Arthur Ashkin was awarded the Nobel Prize in Physics 2018 for the invention of optical tweezers and their biological applications, which fulfilled the prediction of Ashkin "I think the field of biology may win a Nobel Prize for the great work done by optical tweezers". Optical tweezers have aroused extensive attention since they were born, which manipulate tiny objects by exerting optical forces. Till now, optical tweezers have made great achievements in the field of physics, chemistry, biology, medicine and nanotechnology.

In the process of interaction between light and matter, the transfer of linear momentum and angular momentum can generate optical forces, while the angular momentum of light can also induce optical torques. Optical torques have been widely used in optical manipulation for their advantages of non-contact, small size and high precision. Optical torques provide another degree of freedom in optical manipulation, finding wide applications in biomedical, physical and quantum sciences, including the fundamental mechanical properties of biopolymers and numerous molecular machines that drive the internal dynamics of cells.

On the one hand, optical torques endow biologists with a "microscopic hand" that can minimally manipulate organisms like a microscope because of their contactless nature. As a result, optical torques can control cells, viruses and other hard-to-control biological samples, avoiding potential sample damage and making many live experiments possible. Meanwhile, using non-contact capabilities, optical torques are able to drive the internal dynamics of cells without causing any damage. This can solve many thorny problems faced by biologists. On the other hand, optical torques are usually very small, down to the magnitude of pN?nm or even fN?nm, making them ideal for precise manipulation of small objects, such as rotating DNAs and proteins. With the support of such a precise tool, the characteristics of DNAs and proteins can be studied easier.

Except for biology, optical torques also have great potential applications in physical applications. As a cutting-edge technology, optical torque wrenches have been used to measure the Casimir torque and explore the quantum properties of gravity. Besides, it is known that optical torque wrenches are the basis of optical tweezers' quantitative experiments and have been used in various optical tweezers experiments, such as precise torque measurement and liquid viscosity determination.

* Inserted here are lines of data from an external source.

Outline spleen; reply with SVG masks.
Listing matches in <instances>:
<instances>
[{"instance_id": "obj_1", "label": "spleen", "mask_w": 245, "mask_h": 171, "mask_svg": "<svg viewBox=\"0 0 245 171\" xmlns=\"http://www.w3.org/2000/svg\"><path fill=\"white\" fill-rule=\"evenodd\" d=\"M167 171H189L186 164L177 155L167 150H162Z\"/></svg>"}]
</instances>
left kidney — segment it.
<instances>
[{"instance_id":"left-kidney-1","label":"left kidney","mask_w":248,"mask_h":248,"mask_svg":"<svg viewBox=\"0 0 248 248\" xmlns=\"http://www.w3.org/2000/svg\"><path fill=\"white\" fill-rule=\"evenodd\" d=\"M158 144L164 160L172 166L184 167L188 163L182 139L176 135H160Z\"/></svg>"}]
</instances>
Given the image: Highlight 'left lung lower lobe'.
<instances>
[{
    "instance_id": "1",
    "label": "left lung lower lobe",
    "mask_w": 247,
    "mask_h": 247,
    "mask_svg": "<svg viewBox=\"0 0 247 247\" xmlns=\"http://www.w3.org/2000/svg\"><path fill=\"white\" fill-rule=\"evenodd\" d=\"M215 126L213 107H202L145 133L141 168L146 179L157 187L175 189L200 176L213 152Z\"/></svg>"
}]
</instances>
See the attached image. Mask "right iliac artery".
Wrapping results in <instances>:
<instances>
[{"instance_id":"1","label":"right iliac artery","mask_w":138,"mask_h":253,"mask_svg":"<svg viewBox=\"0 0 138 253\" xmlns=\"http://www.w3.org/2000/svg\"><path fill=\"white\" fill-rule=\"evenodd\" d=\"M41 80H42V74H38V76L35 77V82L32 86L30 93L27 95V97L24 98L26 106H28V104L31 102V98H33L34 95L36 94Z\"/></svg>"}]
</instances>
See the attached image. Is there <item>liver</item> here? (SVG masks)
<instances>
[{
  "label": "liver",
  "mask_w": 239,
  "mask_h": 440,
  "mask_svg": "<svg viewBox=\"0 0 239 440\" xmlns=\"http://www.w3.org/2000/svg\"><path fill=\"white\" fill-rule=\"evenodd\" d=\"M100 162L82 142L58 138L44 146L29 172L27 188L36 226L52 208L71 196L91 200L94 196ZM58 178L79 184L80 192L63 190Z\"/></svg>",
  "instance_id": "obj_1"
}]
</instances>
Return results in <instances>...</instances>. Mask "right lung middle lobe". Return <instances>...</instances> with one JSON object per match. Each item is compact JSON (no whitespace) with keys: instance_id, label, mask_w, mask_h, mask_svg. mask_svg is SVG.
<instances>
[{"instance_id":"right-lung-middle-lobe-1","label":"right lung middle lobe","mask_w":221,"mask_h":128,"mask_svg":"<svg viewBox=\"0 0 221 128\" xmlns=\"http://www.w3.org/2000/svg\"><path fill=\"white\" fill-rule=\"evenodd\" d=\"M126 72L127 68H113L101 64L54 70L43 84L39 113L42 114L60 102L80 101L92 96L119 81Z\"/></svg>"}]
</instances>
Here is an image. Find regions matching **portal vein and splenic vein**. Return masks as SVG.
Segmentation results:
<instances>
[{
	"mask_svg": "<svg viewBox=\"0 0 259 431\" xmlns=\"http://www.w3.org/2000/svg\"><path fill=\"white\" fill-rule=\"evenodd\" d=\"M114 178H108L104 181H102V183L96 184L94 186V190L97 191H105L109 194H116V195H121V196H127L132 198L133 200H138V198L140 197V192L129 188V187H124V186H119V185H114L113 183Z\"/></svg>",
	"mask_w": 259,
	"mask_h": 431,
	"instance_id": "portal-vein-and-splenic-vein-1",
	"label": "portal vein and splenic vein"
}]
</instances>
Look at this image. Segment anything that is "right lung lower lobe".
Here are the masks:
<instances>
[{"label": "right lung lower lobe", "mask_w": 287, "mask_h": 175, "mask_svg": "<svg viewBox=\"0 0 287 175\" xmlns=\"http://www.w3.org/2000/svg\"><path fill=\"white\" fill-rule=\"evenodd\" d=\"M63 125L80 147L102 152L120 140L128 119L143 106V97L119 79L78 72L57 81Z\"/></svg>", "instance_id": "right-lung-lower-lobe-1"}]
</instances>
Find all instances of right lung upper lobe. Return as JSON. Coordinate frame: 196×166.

In the past decade, the combination of optical torques with other technologies has further expanded the impact of optical torques in the field of biology and physics. For example, optical torques can be integrated with microfluidic systems. With the help of the transmission of fluid, optical torques assist optical tweezers capture the particle in the solution and transfer the angular momentum.

In this paper, we start by discussing the fundamentals and the conditions of two kinds of optical torques. By comparing the directions of optical torques and the angular momentum of the incident light, the optical torques can be classified as positive and negative optical torques. We discuss the mechanisms for the two kinds of optical torques in detail (Figs. 2-8). Then, we outline the traditional mechanisms for enhancing the optical torques, including spin-orbit coupling (Fig. 9), ring resonator (Fig. 10), and plasmonic structures (Fig. 11). Meanwhile, we introduce some leading-edge mechanisms for optical torques enhancement, like using super-hybrid modes from the combination of the electric toroidal dipole and magnetic multipoles (Fig. 12). Next, we review the physical and biological applications. In physical applications, we discuss the setup and theory of the optical torque wrench (Fig. 13) and micromechanics using optical torque, such as the Archimedes micro-screw (Fig. 14). In biological applications, we discuss the measurement of the biomolecule, like the characteristics of twisting in DNAs (Fig. 15), and we mention applications of optical torques in biorheology, biosensors, and micro-biorobots (Fig. 16). We culminate with a summary of the challenges in optical manipulation with optical torques, as well as the outlook of future developments, such as the torque sensing in biomedicine and light-driven biorobots.

The capabilities of optical torques to capture, control, and rotate particles have brought more opportunities for optical manipulation, compared with the translational movement of earlier optical tweezers technology. However, optical torques still face many challenges in optical manipulation. For example, the optical torque is generally small, so it is difficult to control large-sized particles, and the rotation efficiency is low, which brings some difficulties to the light-driven rotating micromechanics. Fortunately, nontrivial theoretical studies of topological optical forces have been proposed recently, which introduce topological concepts to optical forces at bound states in the continuum. This offers opportunities to realize optical force vortices, enhanced reversible forces, and even negative torque for manipulating nanoparticles and fluid flow. In the future, optical torques caused by topological optical force can be studied further to enhance the optical torques. In addition, by designing the diffraction characteristics of the metasurface, the direction control of the meta-robot can be realized, so as to realize the multi-dimensional steering of the light-driven robot. It can be predicted that optical torques will be more widely utilized in biomedical and physical sciences and other fields.